Wednesday 8 May 2013 by Kerry Neale. No comments
First World War Centenary, Collection Highlights

It was not just human soldiers on the Western Front during the First World War who needed protection from the new dangers of chemical warfare. Animals serving beside them were also vulnerable. Collected off the battlefield by a member of the 41st Battalion, Australian Imperial Force, this gas mask was made for a German messenger dog.

The allied naval blockade of Germany had forced the Germans to develop substitute materials, known as ersatz products. This mask is made from ersatz fabric of coarsely woven paper and fibres. Although the mask has no filter canister, it may have been soaked in a chemical disinfectant such as phenol to provide its wearer with some protection against poisonous gases. The fabric of the headpiece has been machine-quilted to give it additional stiffness, which was particularly needed to prevent the end of the snout from collapsing around the dog’s nose. The fur lining shows through the openings on either side of the neck that allow the mask to be fitted over the dog’s head.

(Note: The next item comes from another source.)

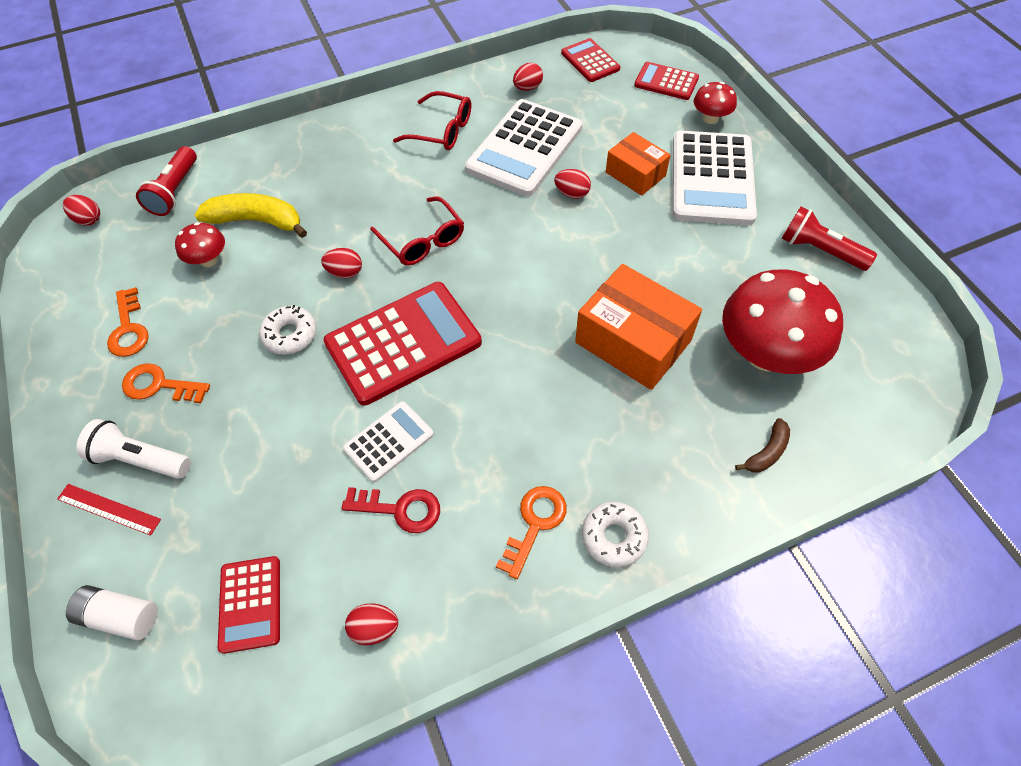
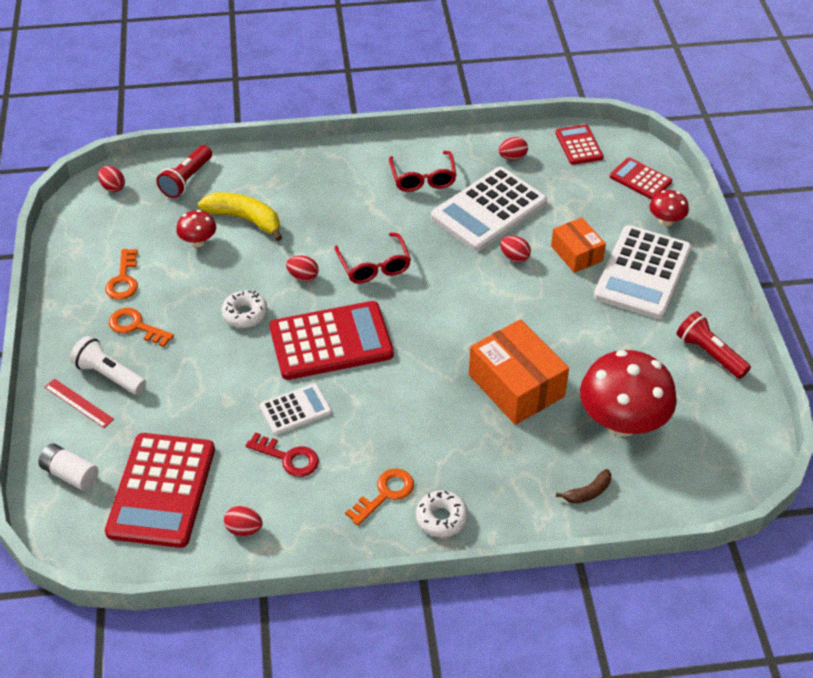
camera: 15 degrees right, 10 degrees down
red calculator [218,556,280,654] -> red calculator [105,433,215,548], size x1.88
red glasses [393,91,471,150] -> red glasses turned 45 degrees clockwise [389,151,456,192]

 It is unclear exactly when the mask was collected, but its existence demonstrates the importance of dogs during the First World War. Making their way through the maze of trenches spread throughout the Western Front, dogs proved to be as reliable as soldiers in the dangerous job of running messages – and sometimes faster. Whether as messengers, guards or mascots, or simply by providing companionship to the men in the trenches, dogs served many vital roles. Come and experience other stories of animals in war in the Memorial’s galleries.